*** Data extract ***
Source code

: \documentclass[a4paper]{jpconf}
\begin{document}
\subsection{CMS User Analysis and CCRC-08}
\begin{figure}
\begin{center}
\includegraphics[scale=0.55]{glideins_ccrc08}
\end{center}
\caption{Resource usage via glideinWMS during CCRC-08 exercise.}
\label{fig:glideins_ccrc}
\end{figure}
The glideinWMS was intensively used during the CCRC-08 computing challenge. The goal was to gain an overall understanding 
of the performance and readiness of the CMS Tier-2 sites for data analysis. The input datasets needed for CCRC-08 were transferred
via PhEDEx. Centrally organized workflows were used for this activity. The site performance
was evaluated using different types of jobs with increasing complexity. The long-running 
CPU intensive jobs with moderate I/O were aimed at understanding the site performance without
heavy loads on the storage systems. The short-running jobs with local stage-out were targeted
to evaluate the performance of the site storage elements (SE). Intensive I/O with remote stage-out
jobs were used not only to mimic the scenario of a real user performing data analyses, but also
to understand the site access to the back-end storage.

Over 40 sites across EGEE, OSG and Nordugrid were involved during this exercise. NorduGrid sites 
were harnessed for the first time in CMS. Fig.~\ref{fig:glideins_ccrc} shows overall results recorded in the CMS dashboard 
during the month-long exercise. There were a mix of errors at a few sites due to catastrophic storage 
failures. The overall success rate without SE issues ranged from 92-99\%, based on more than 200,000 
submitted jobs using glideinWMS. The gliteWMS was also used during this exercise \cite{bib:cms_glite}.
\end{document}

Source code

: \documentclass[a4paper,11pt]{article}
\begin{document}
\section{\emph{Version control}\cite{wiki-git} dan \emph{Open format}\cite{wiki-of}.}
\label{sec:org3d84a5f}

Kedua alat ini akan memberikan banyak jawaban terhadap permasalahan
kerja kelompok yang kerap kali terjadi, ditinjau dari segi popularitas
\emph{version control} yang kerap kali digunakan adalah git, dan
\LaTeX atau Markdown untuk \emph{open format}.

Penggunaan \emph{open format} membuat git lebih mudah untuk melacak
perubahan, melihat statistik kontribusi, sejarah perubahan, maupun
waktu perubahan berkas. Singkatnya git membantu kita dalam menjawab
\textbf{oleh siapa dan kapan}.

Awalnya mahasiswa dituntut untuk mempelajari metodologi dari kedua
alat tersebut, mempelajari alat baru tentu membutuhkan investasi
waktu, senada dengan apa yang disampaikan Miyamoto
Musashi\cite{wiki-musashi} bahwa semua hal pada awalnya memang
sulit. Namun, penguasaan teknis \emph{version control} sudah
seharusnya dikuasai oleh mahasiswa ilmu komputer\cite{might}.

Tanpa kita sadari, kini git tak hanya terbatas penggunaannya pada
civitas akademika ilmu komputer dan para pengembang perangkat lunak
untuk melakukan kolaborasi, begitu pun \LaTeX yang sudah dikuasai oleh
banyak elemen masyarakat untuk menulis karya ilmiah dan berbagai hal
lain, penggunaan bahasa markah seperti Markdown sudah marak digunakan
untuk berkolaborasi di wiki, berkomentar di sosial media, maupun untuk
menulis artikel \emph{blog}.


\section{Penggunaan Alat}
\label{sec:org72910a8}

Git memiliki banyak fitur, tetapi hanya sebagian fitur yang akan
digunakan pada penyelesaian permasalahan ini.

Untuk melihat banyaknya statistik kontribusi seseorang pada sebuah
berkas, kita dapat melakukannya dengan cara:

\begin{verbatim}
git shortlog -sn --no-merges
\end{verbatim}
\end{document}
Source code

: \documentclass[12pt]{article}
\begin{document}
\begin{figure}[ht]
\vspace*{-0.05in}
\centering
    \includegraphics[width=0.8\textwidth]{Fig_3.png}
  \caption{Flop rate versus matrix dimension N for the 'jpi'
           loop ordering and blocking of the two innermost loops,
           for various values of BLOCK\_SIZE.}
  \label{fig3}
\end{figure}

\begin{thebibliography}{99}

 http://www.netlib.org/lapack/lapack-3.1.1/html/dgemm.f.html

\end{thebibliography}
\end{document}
*** End of Data extract ***
Activity: Take from the listing every line in which the word "statistik" appears.

Problem solution:
perubahan, melihat statistik kontribusi, sejarah perubahan, maupun
Untuk melihat banyaknya statistik kontribusi seseorang pada sebuah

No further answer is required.